> **Task prompt**: Every line from the one containing "thumb cmc: (239, 175)" to the one containing "pinky dip: (243, 285)" in the records below, both included, must be set down exactly, and no other line.

Items from a dataset
○ ○ ○

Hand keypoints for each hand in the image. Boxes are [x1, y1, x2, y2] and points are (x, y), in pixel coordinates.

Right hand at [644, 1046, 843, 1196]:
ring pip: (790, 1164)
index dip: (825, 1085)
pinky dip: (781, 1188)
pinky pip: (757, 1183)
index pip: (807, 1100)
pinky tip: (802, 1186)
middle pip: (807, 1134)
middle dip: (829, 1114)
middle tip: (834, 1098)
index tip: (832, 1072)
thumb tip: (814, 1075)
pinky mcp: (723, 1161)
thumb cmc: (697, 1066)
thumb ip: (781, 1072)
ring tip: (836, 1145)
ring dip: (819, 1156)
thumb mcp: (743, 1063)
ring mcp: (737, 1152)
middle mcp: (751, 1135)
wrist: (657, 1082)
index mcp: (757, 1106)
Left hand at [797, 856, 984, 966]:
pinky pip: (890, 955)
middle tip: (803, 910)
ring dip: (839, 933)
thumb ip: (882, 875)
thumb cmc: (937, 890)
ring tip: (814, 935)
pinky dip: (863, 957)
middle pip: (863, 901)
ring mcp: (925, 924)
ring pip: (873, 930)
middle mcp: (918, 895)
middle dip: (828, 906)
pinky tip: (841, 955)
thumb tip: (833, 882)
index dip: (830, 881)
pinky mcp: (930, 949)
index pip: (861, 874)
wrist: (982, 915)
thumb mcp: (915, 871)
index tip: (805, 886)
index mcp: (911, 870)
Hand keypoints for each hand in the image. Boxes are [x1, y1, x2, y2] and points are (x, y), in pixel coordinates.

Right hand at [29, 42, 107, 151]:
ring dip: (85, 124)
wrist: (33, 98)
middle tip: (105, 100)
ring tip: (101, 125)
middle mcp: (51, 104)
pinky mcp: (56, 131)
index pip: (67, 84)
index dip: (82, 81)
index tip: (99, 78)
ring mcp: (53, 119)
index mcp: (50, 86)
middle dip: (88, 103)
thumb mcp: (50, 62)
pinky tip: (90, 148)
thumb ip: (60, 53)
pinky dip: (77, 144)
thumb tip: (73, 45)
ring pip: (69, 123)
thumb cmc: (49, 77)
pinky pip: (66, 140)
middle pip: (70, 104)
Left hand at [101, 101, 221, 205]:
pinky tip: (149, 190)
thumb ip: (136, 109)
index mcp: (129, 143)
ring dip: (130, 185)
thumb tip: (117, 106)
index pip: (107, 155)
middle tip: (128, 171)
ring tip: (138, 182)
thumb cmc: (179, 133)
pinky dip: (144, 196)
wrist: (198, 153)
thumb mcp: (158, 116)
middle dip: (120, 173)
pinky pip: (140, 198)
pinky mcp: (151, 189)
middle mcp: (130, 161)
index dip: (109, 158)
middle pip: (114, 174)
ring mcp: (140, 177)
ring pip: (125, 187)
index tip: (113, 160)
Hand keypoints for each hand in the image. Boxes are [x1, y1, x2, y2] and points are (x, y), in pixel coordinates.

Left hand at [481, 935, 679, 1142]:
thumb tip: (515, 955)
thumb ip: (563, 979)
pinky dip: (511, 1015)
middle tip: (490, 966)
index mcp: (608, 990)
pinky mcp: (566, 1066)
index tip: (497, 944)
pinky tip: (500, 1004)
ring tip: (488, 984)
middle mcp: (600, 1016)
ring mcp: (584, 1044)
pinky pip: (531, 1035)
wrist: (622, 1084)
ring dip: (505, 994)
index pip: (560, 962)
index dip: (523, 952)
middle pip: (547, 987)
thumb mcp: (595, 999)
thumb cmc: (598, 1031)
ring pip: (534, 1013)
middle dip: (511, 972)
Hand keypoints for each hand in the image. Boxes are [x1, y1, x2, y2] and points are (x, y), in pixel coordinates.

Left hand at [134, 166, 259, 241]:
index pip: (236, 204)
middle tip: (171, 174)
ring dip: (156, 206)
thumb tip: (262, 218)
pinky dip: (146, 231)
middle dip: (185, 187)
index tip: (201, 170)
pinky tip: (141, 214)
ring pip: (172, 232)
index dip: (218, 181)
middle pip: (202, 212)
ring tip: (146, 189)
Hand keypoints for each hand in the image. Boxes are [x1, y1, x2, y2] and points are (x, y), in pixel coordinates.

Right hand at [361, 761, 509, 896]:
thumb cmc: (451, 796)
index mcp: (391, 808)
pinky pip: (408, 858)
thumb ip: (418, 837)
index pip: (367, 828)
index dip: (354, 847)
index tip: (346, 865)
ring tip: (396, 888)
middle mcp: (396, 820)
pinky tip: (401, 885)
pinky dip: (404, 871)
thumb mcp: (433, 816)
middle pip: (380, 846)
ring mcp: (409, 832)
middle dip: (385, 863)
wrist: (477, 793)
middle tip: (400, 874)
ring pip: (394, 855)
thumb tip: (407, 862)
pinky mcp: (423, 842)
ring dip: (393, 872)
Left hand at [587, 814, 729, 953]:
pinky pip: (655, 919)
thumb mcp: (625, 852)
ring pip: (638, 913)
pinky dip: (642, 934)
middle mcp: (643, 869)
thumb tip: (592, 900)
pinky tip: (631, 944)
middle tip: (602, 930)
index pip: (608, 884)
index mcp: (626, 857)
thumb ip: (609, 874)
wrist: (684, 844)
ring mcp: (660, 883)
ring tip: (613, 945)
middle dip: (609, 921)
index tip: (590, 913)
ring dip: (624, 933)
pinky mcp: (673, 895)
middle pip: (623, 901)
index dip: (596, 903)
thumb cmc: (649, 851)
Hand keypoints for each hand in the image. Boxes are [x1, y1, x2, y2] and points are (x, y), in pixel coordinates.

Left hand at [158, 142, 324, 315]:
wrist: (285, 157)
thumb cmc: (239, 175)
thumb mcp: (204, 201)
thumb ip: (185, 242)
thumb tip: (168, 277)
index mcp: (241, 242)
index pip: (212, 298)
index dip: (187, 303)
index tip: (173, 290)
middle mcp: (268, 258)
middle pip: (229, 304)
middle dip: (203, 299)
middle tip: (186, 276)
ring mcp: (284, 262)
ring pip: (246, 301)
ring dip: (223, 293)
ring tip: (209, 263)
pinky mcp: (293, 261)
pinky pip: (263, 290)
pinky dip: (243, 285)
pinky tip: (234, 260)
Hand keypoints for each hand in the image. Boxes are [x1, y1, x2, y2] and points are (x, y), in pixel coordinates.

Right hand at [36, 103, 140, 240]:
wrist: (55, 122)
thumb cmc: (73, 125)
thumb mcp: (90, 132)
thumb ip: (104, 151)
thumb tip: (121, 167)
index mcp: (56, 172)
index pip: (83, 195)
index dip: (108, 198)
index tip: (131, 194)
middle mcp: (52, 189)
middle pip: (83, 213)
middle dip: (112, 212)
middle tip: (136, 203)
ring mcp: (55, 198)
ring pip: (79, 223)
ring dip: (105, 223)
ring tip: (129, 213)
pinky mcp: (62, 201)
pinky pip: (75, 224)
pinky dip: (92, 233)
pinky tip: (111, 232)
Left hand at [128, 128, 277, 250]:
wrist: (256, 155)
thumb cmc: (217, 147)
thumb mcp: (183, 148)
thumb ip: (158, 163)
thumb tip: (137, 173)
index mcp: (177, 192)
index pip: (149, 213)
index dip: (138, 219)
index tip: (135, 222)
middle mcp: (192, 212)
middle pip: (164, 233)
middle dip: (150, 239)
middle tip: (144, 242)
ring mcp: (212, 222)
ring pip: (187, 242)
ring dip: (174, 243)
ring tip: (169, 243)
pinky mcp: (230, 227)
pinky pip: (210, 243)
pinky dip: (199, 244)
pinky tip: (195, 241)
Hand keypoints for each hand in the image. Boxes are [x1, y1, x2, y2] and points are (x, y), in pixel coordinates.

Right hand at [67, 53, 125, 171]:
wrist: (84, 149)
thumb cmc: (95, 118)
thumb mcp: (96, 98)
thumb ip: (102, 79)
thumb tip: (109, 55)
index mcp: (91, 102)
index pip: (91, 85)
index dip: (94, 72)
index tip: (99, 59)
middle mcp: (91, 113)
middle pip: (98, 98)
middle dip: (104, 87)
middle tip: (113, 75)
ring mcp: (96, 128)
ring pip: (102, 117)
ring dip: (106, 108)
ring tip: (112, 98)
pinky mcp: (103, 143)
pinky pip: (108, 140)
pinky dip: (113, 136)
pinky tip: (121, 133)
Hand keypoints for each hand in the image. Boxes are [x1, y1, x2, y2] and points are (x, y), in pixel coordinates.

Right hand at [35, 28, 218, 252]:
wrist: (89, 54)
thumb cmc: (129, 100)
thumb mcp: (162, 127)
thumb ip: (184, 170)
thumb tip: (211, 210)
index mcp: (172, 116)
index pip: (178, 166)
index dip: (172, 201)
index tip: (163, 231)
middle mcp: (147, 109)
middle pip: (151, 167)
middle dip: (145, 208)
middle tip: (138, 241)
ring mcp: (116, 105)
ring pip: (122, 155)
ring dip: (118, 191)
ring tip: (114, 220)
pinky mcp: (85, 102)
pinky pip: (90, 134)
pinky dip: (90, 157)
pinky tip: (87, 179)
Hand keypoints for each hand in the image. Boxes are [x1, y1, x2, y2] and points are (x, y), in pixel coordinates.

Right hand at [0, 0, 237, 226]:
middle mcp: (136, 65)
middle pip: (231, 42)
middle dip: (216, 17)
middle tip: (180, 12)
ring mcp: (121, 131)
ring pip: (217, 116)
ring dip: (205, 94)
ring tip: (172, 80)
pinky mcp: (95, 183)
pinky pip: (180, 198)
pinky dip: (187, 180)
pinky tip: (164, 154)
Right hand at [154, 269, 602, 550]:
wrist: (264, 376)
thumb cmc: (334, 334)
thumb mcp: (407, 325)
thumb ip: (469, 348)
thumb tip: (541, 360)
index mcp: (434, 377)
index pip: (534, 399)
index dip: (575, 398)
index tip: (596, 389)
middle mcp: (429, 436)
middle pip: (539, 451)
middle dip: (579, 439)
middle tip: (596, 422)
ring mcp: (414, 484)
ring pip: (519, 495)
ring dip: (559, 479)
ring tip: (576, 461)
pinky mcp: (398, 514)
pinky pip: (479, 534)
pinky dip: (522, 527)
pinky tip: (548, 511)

○ ○ ○

> **Result of this exercise**:
thumb cmc: (239, 175)
thumb mcp: (204, 201)
thumb ip: (185, 242)
thumb tip: (168, 277)
index mcp: (241, 242)
index pip: (212, 298)
index dip: (187, 303)
index tip: (173, 290)
middle mcp: (268, 258)
middle pip: (229, 304)
middle dip: (203, 299)
middle tip: (186, 276)
ring mcp: (284, 262)
ring pip: (246, 301)
ring dip: (223, 293)
ring tip: (209, 263)
pinky mcp: (293, 261)
pinky pip: (263, 290)
pinky dip: (243, 285)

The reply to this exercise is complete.